[Activity]
Copy the part of the sermon below from "But tonight we" up to and including "in the pulpit.", word for word.

[Page text]
________________________________________
Sunday, November 08, 2009

Sermon for Evensong @ All Saints Church

EVENSONG, NOVEMBER 8, 2009
Acts 24:10-21 & Luke 14:12-24

The pressure is mounting. Can you feel it? Once the pumpkin carving is behind us and the trickers have finished their treating, the countdown to the “THE HOLIDAYS” starts in earnest … and soon the season proclaiming “peace on earth, good will to all” will be bringing “anxiety on earth, much stress to many.”

But tonight we gather in this oasis of light and music and beauty and remember what it is that really matters. Not whether we’ll find enough matching napkins between now and Thanksgiving Day to set a “perfect” table or how we’re going to get all the extra errands, engagements and energy the holiday season brings into the already overstuffed agenda we’re already struggling to stay on top of. Tonight we put all that aside … and we listen for hope and inspiration from the music sung and the words spoken in this beautiful service of Evensong.

Great if you’re in the pew. A little bit more of a challenge if you’re in the pulpit.

Now don’t get me wrong: I loved the texts appointed for this evening. What’s not to like? In Acts, we have Paul making his case for the Good News of God in Christ Jesus to the religious gate-keepers of his day who were trying to bring him up on charges for not following the letter of the law as they wanted it followed. And in Luke, we have Jesus illustrating his call for us to reach out to the last, the least and the lost in his name with a parable that might be subtitled, “What if they gave a banquet and nobody came??”
________________________________________
[Supplied records]
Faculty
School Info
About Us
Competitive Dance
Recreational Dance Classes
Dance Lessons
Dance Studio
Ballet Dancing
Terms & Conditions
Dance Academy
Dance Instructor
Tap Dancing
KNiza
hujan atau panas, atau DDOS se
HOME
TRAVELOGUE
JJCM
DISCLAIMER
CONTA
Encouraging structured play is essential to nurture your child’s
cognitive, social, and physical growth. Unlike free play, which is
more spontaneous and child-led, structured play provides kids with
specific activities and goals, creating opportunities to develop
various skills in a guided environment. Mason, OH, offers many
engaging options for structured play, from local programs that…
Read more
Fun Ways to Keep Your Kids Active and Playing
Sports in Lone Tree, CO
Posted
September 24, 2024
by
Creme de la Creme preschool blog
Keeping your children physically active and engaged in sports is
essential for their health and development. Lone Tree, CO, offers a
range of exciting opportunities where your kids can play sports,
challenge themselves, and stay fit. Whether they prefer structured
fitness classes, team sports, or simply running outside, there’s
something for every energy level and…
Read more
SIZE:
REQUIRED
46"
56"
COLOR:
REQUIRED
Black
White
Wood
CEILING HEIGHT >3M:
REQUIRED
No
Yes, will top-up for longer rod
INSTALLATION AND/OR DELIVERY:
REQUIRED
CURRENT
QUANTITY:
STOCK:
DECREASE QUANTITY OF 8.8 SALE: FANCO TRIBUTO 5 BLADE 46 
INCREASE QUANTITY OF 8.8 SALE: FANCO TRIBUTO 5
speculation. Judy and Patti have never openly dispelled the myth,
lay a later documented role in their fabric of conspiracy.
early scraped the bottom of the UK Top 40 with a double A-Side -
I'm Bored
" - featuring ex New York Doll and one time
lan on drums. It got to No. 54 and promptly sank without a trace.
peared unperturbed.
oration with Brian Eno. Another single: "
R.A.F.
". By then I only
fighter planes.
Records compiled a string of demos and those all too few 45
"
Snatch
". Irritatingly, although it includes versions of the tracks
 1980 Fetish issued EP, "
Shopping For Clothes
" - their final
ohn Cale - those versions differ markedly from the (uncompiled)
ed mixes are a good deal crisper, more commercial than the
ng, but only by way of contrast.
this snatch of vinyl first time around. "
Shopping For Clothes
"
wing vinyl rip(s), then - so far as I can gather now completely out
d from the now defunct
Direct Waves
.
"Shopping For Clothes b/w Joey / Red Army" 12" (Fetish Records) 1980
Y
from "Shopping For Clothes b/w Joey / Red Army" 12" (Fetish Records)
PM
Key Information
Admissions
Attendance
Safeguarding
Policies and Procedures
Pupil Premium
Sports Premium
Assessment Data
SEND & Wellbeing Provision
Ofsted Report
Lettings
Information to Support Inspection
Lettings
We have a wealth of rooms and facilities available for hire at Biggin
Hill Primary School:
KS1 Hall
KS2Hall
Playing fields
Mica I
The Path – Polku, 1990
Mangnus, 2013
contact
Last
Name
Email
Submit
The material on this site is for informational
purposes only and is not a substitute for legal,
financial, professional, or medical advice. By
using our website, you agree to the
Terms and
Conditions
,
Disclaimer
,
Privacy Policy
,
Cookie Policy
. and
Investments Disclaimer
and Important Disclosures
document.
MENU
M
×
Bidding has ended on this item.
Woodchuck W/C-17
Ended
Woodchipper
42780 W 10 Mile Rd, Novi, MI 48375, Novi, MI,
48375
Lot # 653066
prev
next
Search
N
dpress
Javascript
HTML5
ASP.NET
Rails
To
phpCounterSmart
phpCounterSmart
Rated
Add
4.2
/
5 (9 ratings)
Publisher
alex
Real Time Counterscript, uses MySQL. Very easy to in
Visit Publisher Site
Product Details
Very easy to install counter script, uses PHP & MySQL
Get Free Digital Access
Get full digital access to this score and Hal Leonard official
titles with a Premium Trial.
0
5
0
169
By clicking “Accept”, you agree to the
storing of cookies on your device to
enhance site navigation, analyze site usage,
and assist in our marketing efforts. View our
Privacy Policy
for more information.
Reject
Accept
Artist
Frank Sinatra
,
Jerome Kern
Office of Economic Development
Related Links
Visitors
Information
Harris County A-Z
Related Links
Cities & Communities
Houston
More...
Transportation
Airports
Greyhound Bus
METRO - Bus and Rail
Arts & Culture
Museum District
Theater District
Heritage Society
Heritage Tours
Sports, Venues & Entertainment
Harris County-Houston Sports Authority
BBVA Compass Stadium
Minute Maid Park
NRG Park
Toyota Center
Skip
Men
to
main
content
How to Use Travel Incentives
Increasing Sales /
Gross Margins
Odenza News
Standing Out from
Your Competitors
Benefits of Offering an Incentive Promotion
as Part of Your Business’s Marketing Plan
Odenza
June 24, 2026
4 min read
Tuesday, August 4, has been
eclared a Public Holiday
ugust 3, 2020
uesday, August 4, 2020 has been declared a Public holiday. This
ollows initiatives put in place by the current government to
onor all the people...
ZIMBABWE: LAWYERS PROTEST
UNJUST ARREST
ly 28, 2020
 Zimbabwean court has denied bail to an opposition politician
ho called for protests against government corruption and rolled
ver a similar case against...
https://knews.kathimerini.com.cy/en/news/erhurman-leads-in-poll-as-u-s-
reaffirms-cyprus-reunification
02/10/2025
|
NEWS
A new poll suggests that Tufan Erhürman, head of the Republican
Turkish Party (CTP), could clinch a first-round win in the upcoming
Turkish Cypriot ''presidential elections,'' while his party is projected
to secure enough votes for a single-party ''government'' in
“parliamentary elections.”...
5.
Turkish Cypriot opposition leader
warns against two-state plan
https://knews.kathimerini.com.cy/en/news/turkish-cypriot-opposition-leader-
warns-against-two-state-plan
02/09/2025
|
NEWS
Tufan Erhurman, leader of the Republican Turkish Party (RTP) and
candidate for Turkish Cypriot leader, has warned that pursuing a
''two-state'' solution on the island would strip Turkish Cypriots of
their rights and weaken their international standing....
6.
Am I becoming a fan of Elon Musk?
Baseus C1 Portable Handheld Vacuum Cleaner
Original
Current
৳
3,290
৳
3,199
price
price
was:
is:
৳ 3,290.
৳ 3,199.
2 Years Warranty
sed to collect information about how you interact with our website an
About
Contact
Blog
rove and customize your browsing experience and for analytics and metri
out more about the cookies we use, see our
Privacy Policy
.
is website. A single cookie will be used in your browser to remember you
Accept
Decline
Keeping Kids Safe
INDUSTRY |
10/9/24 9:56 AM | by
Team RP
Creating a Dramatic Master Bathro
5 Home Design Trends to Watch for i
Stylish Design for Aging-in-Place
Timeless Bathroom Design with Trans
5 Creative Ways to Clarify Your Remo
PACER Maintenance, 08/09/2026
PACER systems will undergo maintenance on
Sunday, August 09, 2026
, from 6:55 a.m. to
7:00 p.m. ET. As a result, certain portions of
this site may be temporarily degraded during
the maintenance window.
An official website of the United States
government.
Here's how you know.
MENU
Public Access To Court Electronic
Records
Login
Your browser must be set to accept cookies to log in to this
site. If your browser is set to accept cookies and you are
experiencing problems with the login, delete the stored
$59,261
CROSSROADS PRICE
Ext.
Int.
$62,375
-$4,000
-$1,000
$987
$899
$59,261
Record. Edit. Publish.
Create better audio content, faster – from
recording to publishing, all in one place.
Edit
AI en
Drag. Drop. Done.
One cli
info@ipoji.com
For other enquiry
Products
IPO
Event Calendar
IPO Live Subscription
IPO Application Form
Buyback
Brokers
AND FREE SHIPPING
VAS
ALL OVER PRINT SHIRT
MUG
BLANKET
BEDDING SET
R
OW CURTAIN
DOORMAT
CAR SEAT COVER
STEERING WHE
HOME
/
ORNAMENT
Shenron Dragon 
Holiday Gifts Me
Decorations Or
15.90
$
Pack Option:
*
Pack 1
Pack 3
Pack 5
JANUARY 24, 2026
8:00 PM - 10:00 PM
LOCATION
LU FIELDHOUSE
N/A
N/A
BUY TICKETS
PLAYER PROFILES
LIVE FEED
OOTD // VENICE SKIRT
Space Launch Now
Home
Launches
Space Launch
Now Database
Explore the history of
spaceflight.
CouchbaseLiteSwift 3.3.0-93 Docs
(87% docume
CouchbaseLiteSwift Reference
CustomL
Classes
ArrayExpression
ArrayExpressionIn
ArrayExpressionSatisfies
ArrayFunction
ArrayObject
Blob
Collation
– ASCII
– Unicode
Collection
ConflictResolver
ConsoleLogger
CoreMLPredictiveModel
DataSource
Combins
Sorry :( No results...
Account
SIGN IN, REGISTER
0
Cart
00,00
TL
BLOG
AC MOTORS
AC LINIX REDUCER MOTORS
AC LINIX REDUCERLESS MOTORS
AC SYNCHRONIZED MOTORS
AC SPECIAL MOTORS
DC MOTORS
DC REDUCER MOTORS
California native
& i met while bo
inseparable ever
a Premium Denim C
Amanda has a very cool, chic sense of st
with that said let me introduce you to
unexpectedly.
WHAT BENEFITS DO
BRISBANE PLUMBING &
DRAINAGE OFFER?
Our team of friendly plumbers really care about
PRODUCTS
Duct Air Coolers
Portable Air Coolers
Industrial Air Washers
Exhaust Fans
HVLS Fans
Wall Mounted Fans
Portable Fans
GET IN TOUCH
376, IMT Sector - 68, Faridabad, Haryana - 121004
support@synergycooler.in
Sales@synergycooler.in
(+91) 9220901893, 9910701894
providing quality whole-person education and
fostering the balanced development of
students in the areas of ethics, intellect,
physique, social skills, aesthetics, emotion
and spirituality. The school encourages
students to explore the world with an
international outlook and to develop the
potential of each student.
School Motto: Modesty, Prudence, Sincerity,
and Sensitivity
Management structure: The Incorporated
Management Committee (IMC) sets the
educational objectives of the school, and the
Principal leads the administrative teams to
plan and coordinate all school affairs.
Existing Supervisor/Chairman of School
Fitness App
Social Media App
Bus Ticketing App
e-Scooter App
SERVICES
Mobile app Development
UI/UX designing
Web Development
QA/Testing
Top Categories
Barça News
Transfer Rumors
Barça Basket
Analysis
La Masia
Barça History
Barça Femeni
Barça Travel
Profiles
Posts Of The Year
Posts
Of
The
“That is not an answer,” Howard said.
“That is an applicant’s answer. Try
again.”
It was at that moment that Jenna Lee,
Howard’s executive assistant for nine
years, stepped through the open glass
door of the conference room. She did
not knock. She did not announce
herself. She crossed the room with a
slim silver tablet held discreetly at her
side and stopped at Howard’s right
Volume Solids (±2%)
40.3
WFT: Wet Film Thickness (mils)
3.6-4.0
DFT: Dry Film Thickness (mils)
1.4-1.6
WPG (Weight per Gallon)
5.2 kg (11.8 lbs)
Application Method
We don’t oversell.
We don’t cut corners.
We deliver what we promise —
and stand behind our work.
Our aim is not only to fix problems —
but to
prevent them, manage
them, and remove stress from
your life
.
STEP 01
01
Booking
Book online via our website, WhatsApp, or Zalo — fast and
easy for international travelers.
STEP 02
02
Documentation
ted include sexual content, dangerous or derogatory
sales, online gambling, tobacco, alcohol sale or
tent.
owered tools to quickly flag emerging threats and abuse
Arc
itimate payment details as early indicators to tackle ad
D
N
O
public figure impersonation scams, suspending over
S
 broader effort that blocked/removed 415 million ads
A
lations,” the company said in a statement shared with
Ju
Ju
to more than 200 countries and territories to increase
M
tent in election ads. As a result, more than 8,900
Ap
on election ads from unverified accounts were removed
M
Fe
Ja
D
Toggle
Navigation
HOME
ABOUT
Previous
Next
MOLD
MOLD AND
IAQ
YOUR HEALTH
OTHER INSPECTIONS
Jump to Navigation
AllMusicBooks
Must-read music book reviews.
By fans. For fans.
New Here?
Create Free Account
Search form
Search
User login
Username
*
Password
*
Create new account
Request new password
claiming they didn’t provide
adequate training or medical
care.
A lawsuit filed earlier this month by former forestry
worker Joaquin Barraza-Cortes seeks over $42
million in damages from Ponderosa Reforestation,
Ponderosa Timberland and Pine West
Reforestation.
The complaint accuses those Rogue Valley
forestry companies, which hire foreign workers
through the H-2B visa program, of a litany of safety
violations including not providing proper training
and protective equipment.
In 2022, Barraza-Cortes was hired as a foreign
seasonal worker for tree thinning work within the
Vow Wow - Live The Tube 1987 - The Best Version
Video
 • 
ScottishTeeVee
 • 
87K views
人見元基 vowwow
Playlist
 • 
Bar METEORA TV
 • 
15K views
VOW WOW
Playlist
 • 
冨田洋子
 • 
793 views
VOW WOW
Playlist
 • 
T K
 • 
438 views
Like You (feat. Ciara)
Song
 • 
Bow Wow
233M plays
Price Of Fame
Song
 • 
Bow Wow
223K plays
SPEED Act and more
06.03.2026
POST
________________________________________
[Worked solution]
But tonight we gather in this oasis of light and music and beauty and remember what it is that really matters. Not whether we’ll find enough matching napkins between now and Thanksgiving Day to set a “perfect” table or how we’re going to get all the extra errands, engagements and energy the holiday season brings into the already overstuffed agenda we’re already struggling to stay on top of. Tonight we put all that aside … and we listen for hope and inspiration from the music sung and the words spoken in this beautiful service of Evensong.

Great if you’re in the pew. A little bit more of a challenge if you’re in the pulpit.